▸ Records for the task:
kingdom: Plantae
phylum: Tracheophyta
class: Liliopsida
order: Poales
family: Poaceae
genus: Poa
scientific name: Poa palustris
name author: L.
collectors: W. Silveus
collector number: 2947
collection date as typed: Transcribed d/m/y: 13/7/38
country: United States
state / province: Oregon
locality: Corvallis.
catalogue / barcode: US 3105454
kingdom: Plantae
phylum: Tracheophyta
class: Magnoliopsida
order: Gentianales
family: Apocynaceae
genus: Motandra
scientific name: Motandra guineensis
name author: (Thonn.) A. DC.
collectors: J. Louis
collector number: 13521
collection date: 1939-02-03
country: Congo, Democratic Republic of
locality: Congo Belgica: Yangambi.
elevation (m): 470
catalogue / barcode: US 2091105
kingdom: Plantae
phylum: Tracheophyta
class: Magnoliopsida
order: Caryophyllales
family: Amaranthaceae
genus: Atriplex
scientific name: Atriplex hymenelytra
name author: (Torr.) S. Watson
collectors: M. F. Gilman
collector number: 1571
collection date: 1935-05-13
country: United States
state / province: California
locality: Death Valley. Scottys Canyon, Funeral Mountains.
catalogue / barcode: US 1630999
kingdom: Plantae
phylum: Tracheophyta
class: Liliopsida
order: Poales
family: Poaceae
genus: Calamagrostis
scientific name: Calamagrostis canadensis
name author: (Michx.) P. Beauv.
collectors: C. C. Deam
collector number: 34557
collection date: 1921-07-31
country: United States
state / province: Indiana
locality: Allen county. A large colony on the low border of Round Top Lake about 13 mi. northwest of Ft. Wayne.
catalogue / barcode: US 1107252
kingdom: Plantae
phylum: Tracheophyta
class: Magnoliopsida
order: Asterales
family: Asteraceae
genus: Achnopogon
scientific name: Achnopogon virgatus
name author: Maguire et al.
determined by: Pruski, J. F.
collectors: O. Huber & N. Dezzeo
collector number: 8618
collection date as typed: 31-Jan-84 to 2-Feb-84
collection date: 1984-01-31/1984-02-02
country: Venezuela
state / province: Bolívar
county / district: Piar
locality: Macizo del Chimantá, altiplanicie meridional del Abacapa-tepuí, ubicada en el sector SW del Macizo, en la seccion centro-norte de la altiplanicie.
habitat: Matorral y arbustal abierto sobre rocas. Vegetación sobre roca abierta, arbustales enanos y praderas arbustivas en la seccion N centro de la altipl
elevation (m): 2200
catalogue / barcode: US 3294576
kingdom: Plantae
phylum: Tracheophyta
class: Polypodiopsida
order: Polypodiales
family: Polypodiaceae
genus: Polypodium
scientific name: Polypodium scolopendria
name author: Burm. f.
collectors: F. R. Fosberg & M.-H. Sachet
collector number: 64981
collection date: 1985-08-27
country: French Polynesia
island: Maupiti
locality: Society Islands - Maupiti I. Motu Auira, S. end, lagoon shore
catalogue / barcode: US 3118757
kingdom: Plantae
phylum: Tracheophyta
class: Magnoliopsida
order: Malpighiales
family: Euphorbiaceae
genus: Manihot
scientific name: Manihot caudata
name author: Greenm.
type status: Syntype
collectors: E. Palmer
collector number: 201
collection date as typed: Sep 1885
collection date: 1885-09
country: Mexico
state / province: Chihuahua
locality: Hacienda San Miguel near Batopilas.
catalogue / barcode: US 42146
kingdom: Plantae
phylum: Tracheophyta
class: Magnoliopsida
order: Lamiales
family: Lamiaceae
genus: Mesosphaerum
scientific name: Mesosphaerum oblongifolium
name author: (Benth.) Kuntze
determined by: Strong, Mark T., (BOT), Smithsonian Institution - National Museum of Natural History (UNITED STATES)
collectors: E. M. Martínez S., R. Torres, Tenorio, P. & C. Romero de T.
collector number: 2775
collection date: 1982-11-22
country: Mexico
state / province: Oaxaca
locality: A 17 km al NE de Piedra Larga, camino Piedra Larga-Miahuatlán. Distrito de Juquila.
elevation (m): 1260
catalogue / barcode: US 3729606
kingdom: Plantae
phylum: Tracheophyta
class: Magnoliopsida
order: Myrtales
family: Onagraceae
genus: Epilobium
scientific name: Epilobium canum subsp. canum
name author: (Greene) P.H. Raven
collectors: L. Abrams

▸ Task details:
Please print every line of the records above again, word for word and with nothing changed.

▸ Response to the task:
kingdom: Plantae
phylum: Tracheophyta
class: Liliopsida
order: Poales
family: Poaceae
genus: Poa
scientific name: Poa palustris
name author: L.
collectors: W. Silveus
collector number: 2947
collection date as typed: Transcribed d/m/y: 13/7/38
country: United States
state / province: Oregon
locality: Corvallis.
catalogue / barcode: US 3105454
kingdom: Plantae
phylum: Tracheophyta
class: Magnoliopsida
order: Gentianales
family: Apocynaceae
genus: Motandra
scientific name: Motandra guineensis
name author: (Thonn.) A. DC.
collectors: J. Louis
collector number: 13521
collection date: 1939-02-03
country: Congo, Democratic Republic of
locality: Congo Belgica: Yangambi.
elevation (m): 470
catalogue / barcode: US 2091105
kingdom: Plantae
phylum: Tracheophyta
class: Magnoliopsida
order: Caryophyllales
family: Amaranthaceae
genus: Atriplex
scientific name: Atriplex hymenelytra
name author: (Torr.) S. Watson
collectors: M. F. Gilman
collector number: 1571
collection date: 1935-05-13
country: United States
state / province: California
locality: Death Valley. Scottys Canyon, Funeral Mountains.
catalogue / barcode: US 1630999
kingdom: Plantae
phylum: Tracheophyta
class: Liliopsida
order: Poales
family: Poaceae
genus: Calamagrostis
scientific name: Calamagrostis canadensis
name author: (Michx.) P. Beauv.
collectors: C. C. Deam
collector number: 34557
collection date: 1921-07-31
country: United States
state / province: Indiana
locality: Allen county. A large colony on the low border of Round Top Lake about 13 mi. northwest of Ft. Wayne.
catalogue / barcode: US 1107252
kingdom: Plantae
phylum: Tracheophyta
class: Magnoliopsida
order: Asterales
family: Asteraceae
genus: Achnopogon
scientific name: Achnopogon virgatus
name author: Maguire et al.
determined by: Pruski, J. F.
collectors: O. Huber & N. Dezzeo
collector number: 8618
collection date as typed: 31-Jan-84 to 2-Feb-84
collection date: 1984-01-31/1984-02-02
country: Venezuela
state / province: Bolívar
county / district: Piar
locality: Macizo del Chimantá, altiplanicie meridional del Abacapa-tepuí, ubicada en el sector SW del Macizo, en la seccion centro-norte de la altiplanicie.
habitat: Matorral y arbustal abierto sobre rocas. Vegetación sobre roca abierta, arbustales enanos y praderas arbustivas en la seccion N centro de la altipl
elevation (m): 2200
catalogue / barcode: US 3294576
kingdom: Plantae
phylum: Tracheophyta
class: Polypodiopsida
order: Polypodiales
family: Polypodiaceae
genus: Polypodium
scientific name: Polypodium scolopendria
name author: Burm. f.
collectors: F. R. Fosberg & M.-H. Sachet
collector number: 64981
collection date: 1985-08-27
country: French Polynesia
island: Maupiti
locality: Society Islands - Maupiti I. Motu Auira, S. end, lagoon shore
catalogue / barcode: US 3118757
kingdom: Plantae
phylum: Tracheophyta
class: Magnoliopsida
order: Malpighiales
family: Euphorbiaceae
genus: Manihot
scientific name: Manihot caudata
name author: Greenm.
type status: Syntype
collectors: E. Palmer
collector number: 201
collection date as typed: Sep 1885
collection date: 1885-09
country: Mexico
state / province: Chihuahua
locality: Hacienda San Miguel near Batopilas.
catalogue / barcode: US 42146
kingdom: Plantae
phylum: Tracheophyta
class: Magnoliopsida
order: Lamiales
family: Lamiaceae
genus: Mesosphaerum
scientific name: Mesosphaerum oblongifolium
name author: (Benth.) Kuntze
determined by: Strong, Mark T., (BOT), Smithsonian Institution - National Museum of Natural History (UNITED STATES)
collectors: E. M. Martínez S., R. Torres, Tenorio, P. & C. Romero de T.
collector number: 2775
collection date: 1982-11-22
country: Mexico
state / province: Oaxaca
locality: A 17 km al NE de Piedra Larga, camino Piedra Larga-Miahuatlán. Distrito de Juquila.
elevation (m): 1260
catalogue / barcode: US 3729606
kingdom: Plantae
phylum: Tracheophyta
class: Magnoliopsida
order: Myrtales
family: Onagraceae
genus: Epilobium
scientific name: Epilobium canum subsp. canum
name author: (Greene) P.H. Raven
collectors: L. Abrams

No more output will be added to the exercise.